Ji-Young Lee, China’s Hegemony: Four Hundred Years of East Asian Domination (New York: Columbia University Press, 2016)
Many have viewed the tribute system as China’s tool for projecting its power and influence in East Asia, treating other actors as passive recipients of Chinese domination. China’s Hegemony sheds new light on this system and shows that the international order of Asia’s past was not as Sinocentric as conventional wisdom suggests.
Throughout the early modern period, Chinese hegemony was accepted, defied, and challenged by its East Asian neighbors at different times, depending on these leaders’ strategies for domestic legitimation among their own populations. This book demonstrates that Chinese hegemony and hierarchy were not just an outcome of China’s military power or Confucian culture but were constructed while interacting with other, less powerful actors’ domestic political needs, especially in conjunction with internal power struggles.
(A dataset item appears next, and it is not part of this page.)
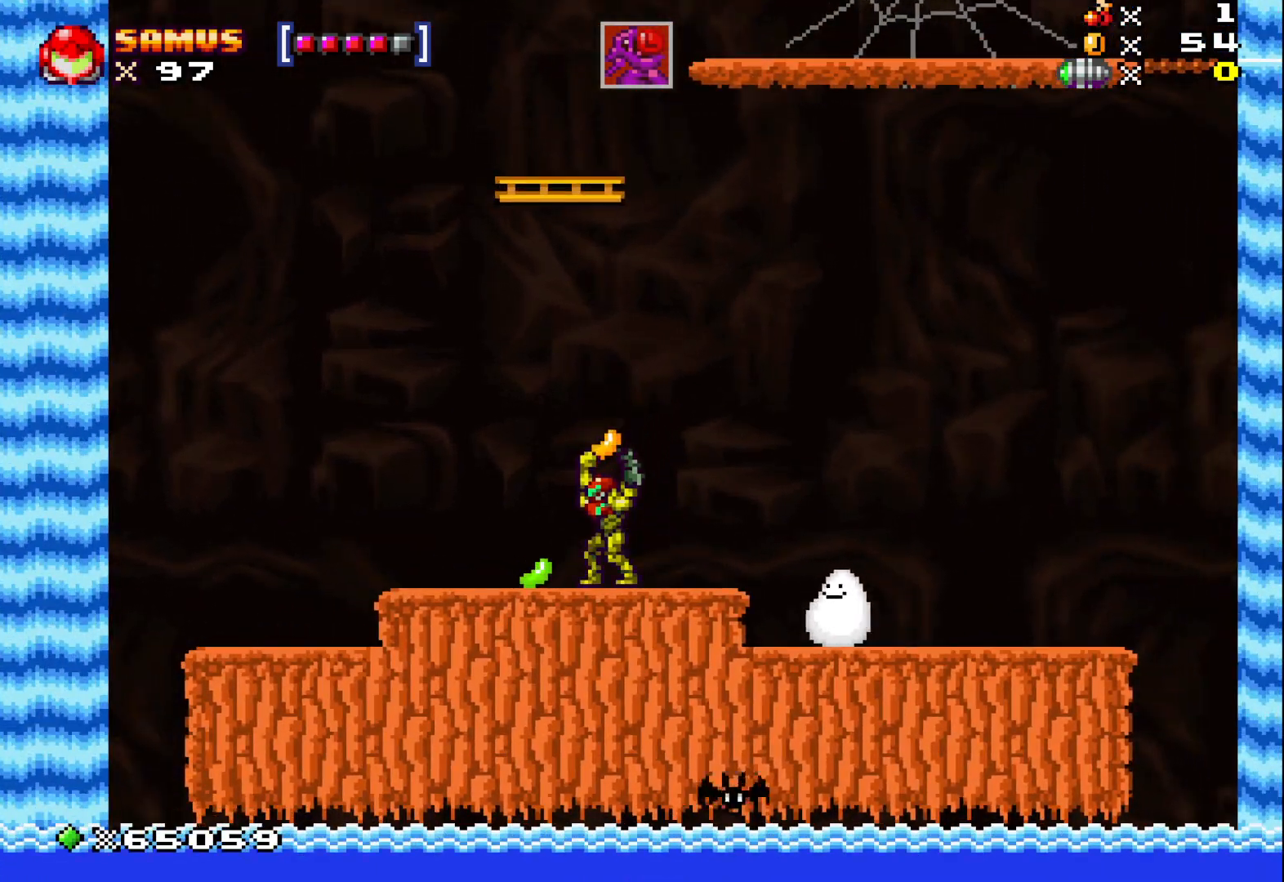
{"buttons": ["X"], "left_stick": "center", "events": []}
Reviewed in International Organization, H-Diplo/International Security Studies Forum Roundtable, Perspectives on Politics, Journal of Chinese Military History, Survival, Sungkyun Journal of East Asian Studies, Journal of International and Global Studies, The Bulletin of the School of Oriental and African Studies, Asian Perspective, The China Review, China Insight, The Diplomat, and Voegelinview.
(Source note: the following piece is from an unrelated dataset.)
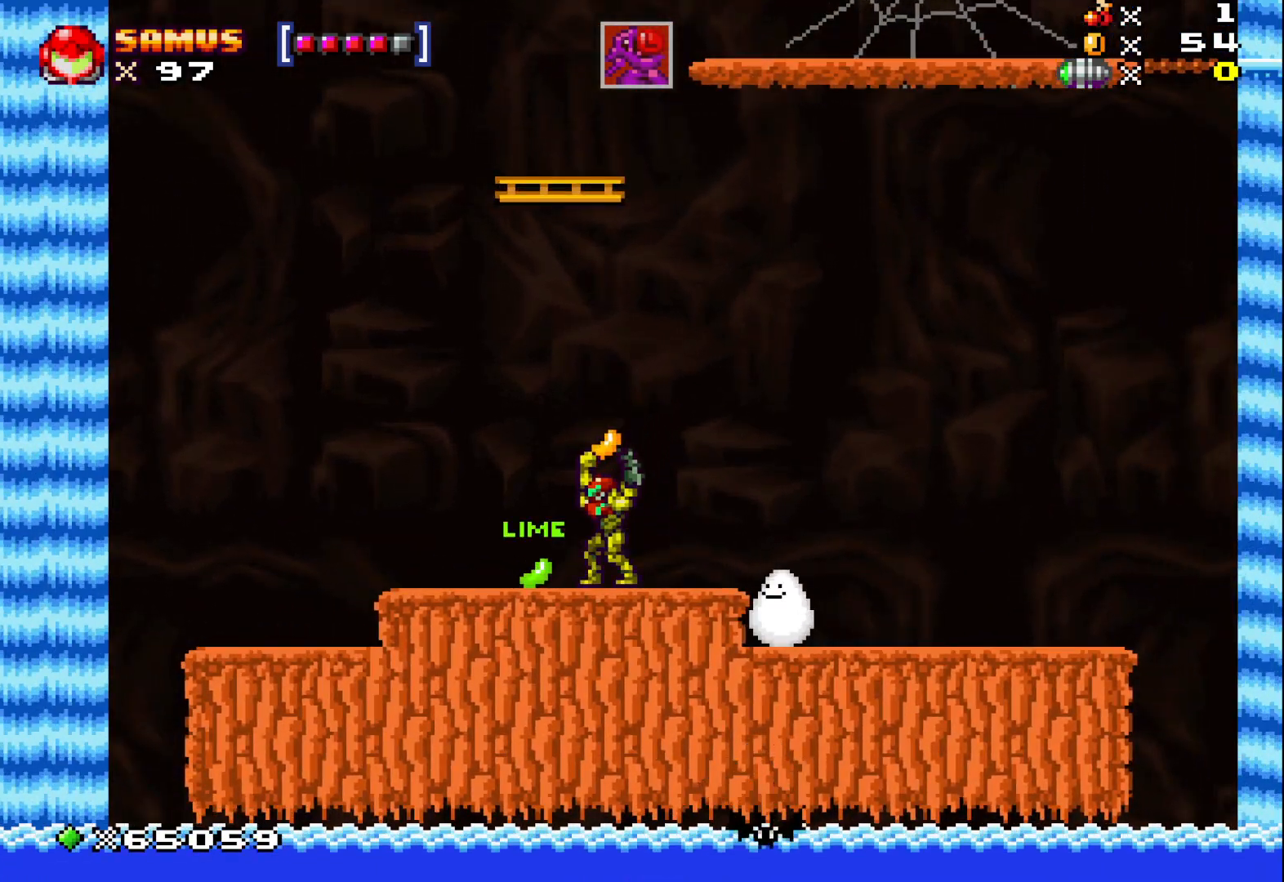
{"buttons": ["X"], "left_stick": "center", "events": []}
China’s Hegemony is a jewel of a book. Utterly clear-headed, it deals with a broad swath of history by focusing on carefully selected episodes. Its overall argument is compelling.
Peter J. Katzenstein, Cornell University
Ji-Young Lee, The Great Power Next Door: The Past and Present of Chinese Military Intervention in the Korean Peninsula (under contract with Columbia University Press).
In the history of world politics, great powers have often deployed military forces across borders to influence outcomes in countries on their periphery. Yet China has rarely intervened militarily in Korea, and some were at the request of Korea, not against it. Why has China not tried to use force against Korea more frequently throughout history despite its superior military power? More puzzlingly, at times of great power competition over the Korean peninsula, why has China sometimes considered but decided against military intervention even in the face of external threats to itself? This project examines all of China’s military interventions in Korea in history and demonstrates that a definitive logic informed by geography exists in Chinese security policy making vis-à-vis the two Koreas. It argues that it was not just balance of power politics that affected Chinese intervention decisions. But, it mattered what Chinese policymakers believed who Korea was to them—a country whose identity was distinct from China that existed on its own. The book offers policy relevant insights for thinking about the future of geopolitics surrounding the Korean peninsula, such as China’s attitude toward the U.S.- South Korea alliance, China’s position toward Korean unification, and its approach toward North Korean nuclear and missile threats.